Finanzbuchhalterin mauste dem Chef 24.000 Euro

Finanzbuchhalterin Susan S. (38) tilgte Kredite mit dem Geld ihres Arbeitgebers.
Finanzbuchhalterin Susan S. (38) tilgte Kredite mit dem Geld ihres Arbeitgebers.

Von Steffi Suhr

Pirna - Dreist! Buchhalterin Susan S. (38) griff ihrem Arbeitgeber kräftig in die Kasse. Am Mittwoch war Prozess am Amtsgericht Pirna, weil sie 24.000 Euro einsackte.
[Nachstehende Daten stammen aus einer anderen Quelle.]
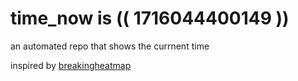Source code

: # time_now is (( 1716044400149 ))

an automated repo that shows the currnent time

inspired by [breakingheatmap](https://github.com/breakingheatmap/breakingheatmap)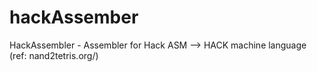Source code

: # hackAssember
HackAssembler - Assembler for Hack ASM --> HACK machine language  (ref: nand2tetris.org/) 
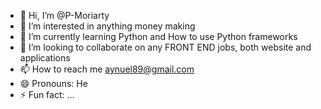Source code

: - 👋 Hi, I’m @P-Moriarty
- 👀 I’m interested in anything money making
- 🌱 I’m currently learning Python and How to use Python frameworks
- 💞️ I’m looking to collaborate on any FRONT END jobs, both website and applications
- 📫 How to reach me aynuel89@gmail.com
- 😄 Pronouns: He
- ⚡ Fun fact: ...

<!---
P-Moriarty/P-Moriarty is a ✨ special ✨ repository because its `README.md` (this file) appears on your GitHub profile.
You can click the Preview link to take a look at your changes.
--->
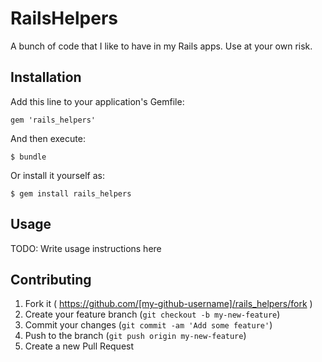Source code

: # RailsHelpers

A bunch of code that I like to have in my Rails apps. Use at your own risk.

## Installation

Add this line to your application's Gemfile:

    gem 'rails_helpers'

And then execute:

    $ bundle

Or install it yourself as:

    $ gem install rails_helpers

## Usage

TODO: Write usage instructions here

## Contributing

1. Fork it ( https://github.com/[my-github-username]/rails_helpers/fork )
2. Create your feature branch (`git checkout -b my-new-feature`)
3. Commit your changes (`git commit -am 'Add some feature'`)
4. Push to the branch (`git push origin my-new-feature`)
5. Create a new Pull Request
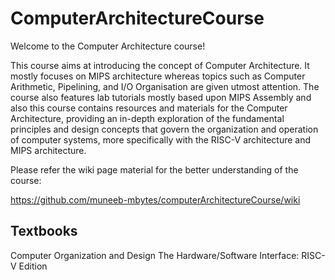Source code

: # ComputerArchitectureCourse

Welcome to the Computer Architecture course! 



This course aims at introducing the concept of Computer Architecture. It mostly focuses on MIPS architecture whereas topics such as Computer Arithmetic, Pipelining,  and I/O Organisation are given utmost attention. The course also features lab tutorials mostly based upon MIPS Assembly and also this course contains resources and materials for the Computer Architecture, providing an in-depth exploration of the fundamental principles and design concepts that govern the organization and operation of computer systems, more specifically with the RISC-V architecture and MIPS architecture.

Please refer the wiki page material for the better understanding of the course:


https://github.com/muneeb-mbytes/computerArchitectureCourse/wiki

## Textbooks
Computer Organization and Design The Hardware/Software Interface: RISC-V Edition

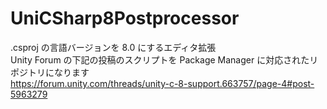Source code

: # UniCSharp8Postprocessor

.csproj の言語バージョンを 8.0 にするエディタ拡張  
Unity Forum の下記の投稿のスクリプトを Package Manager に対応されたリポジトリになります  
https://forum.unity.com/threads/unity-c-8-support.663757/page-4#post-5963279  
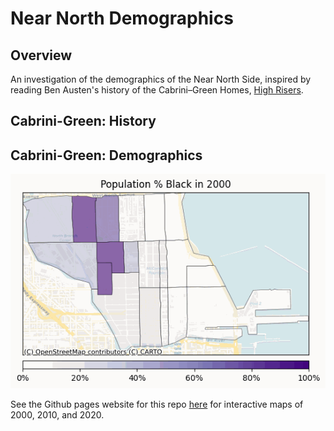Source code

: # Near North Demographics

## Overview

An investigation of the demographics of the Near North Side, inspired by reading Ben Austen's history of the Cabrini–Green Homes, [High Risers](https://www.harperacademic.com/book/9780062235077/high-risers/).

## Cabrini-Green: History

## Cabrini-Green: Demographics

<img src="https://github.com/bryantco/near-north-demographics/blob/main/_assets/pct_black/pct_black_2000_2020.gif" alt="Gif of % Black Population, Near North, 2000 to 2020">

See the Github pages website for this repo [here](https://bryantco.github.io/near-north-demographics/) for interactive maps of 2000, 2010, and 2020.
Als Finanzbuchhalterin führte Susan S. in einer Kunststoff-Fabrik in Königstein auch die Handkasse. „Der Chef brachte dafür regelmäßig Bargeld. Das buchte ich aber nicht in den Büchern“, gab die Angeklagte unumwunden zu.

Stattdessen: „Ich nahm mir davon immer was weg.“

So veruntreute die zweifache Mutter in sieben Monaten 24.000 Euro!

„Wir hatten Mietschulden von 6.000 Euro und eine Schlussrate vom Auto über 5.000 Euro zu zahlen. Dafür nahm ich das Geld. Zu Hause bin ich für die Finanzen zuständig. Mein Mann wusste von nichts“, so Susan S. kleinlaut.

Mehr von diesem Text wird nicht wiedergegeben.